A: Est-ce que cela signifie que vous rejettez le porno “classique” et son industrie?
E. L:Cela dépend. Je pense qu’il y a beaucoup de bonnes choses dans les classiques (70’s) pornos – principalement l’attention apportée à la cinématographie, la musique, l’intrigue, l’action, etc.
Mais le porno mainstream qui a évolué après l’introduction de la VHS s’est depuis transformé en quelque chose de méconnaissable, même le sexe via internet … que je rejette absolument. Si vous l’aimez, hey, pas de problème.
Mais ce n’était pas pour moi, et ce n’est pas quelque chose que je veux reproduire. Je n’y vois que les mêmes vieilles images ennuyeuses et recyclées encore et encore. Faux seins, alopécie, hauts talons, des mecs laids et énormes, le tout en suivant le même modèle de rapportspipe-rapport-anal-facial.

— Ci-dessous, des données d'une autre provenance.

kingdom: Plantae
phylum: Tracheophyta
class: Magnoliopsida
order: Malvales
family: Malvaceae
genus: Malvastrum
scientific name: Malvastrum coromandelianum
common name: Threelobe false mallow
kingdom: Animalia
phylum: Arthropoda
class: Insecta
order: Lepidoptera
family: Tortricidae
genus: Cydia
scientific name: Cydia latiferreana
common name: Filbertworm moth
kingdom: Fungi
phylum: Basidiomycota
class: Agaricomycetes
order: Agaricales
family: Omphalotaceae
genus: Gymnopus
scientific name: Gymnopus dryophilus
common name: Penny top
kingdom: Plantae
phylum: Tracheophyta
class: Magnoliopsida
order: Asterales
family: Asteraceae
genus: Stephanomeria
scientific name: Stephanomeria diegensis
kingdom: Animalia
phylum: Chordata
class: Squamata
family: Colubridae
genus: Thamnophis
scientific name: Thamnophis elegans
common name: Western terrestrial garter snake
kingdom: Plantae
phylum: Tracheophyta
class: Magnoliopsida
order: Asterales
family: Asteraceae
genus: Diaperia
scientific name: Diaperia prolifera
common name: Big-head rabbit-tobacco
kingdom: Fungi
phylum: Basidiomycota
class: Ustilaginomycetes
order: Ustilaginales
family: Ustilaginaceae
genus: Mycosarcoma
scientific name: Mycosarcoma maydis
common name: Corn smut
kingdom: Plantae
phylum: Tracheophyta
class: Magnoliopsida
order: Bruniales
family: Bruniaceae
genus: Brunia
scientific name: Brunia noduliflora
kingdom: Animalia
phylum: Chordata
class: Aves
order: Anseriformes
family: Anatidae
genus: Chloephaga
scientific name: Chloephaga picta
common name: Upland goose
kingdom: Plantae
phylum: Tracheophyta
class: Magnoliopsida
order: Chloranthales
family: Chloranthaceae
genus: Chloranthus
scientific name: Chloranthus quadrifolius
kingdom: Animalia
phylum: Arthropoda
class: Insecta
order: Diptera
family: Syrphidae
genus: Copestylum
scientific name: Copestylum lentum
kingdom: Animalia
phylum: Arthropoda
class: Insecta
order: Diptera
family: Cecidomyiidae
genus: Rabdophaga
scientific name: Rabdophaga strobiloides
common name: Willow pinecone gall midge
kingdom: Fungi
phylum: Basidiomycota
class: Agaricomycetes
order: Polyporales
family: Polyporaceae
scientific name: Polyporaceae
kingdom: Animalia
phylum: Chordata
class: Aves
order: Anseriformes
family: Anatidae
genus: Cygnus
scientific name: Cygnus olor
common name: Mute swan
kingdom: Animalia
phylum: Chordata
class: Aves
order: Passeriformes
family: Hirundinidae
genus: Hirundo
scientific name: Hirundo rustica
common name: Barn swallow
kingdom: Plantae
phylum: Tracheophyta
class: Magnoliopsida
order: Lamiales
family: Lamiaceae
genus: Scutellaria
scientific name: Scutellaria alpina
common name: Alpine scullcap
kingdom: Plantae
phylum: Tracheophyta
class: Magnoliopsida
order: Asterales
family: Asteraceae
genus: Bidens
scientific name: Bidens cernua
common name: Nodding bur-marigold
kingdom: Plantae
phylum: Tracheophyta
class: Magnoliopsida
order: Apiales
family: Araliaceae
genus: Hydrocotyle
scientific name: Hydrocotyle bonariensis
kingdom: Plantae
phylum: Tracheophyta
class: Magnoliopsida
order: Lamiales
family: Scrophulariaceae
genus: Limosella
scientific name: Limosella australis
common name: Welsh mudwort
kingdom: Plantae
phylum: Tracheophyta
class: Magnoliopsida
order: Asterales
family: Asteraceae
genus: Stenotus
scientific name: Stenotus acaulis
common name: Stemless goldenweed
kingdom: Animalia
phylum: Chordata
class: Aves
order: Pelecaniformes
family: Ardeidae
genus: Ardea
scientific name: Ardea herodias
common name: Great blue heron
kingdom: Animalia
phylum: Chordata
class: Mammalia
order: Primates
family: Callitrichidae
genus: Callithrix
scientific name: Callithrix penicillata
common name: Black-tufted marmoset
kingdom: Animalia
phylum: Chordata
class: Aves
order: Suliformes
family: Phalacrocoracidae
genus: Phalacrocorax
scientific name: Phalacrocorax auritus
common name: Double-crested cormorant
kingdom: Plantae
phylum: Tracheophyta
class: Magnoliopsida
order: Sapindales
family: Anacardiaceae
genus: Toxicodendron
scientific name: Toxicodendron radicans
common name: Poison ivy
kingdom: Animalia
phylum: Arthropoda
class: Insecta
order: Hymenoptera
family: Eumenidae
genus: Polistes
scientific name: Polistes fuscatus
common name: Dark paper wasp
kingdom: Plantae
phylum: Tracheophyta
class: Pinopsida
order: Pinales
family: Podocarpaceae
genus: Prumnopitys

A: Comment choisissez-vous vos acteurs/actrices? Parce qu’ils sont physiquement tous très différents (grand(e)s, minces, petit(e)s, rond(e)s, tatoué(e)s, musclés…) est-ce pour mieux coller à la réalité de la société?
E. L: Je suis très pointilleuse en ce qui concerne les personnes avec qui je travaille, parce que leur performance est très importante pour que le film soit un succès. Pour cette raison, j’engage des professionnels qui aiment leur métier. Ils aiment ce que je fais, ils aiment le sexe et le porno est plus que juste un moyen de gagner de l’argent pour eux.
Par dessus tout, ces artistes/performers sont des exhibitionnistes donc ils sont excités d’être sur le plateau et généralement très sociables et bavards.
Cet enthousiasme est souvent la seule chose qu’ils ont en commun. Je travaille avec tous les types de corps, d’âges, d’ethnies et de nationalités. Parfois ici en Espagne, il peut être difficile d’embaucher un casting diversifié, c’est pour cette raison que j’élargis mes recherches à travers l’Europe pour filmer XCONFESSIONS. Et WOW, j’ai rencontré des gens incroyables et des vedettes! Je ne dirais pas que mes acteurs représentent le grand public (à l’exception de quelques amateurs que j’ai embauchés au cours de l’année), mais certainement plus que les productions grand public.
A: Y a-t-il un film que tu as préféré tourner, si oui lequel et pourquoi?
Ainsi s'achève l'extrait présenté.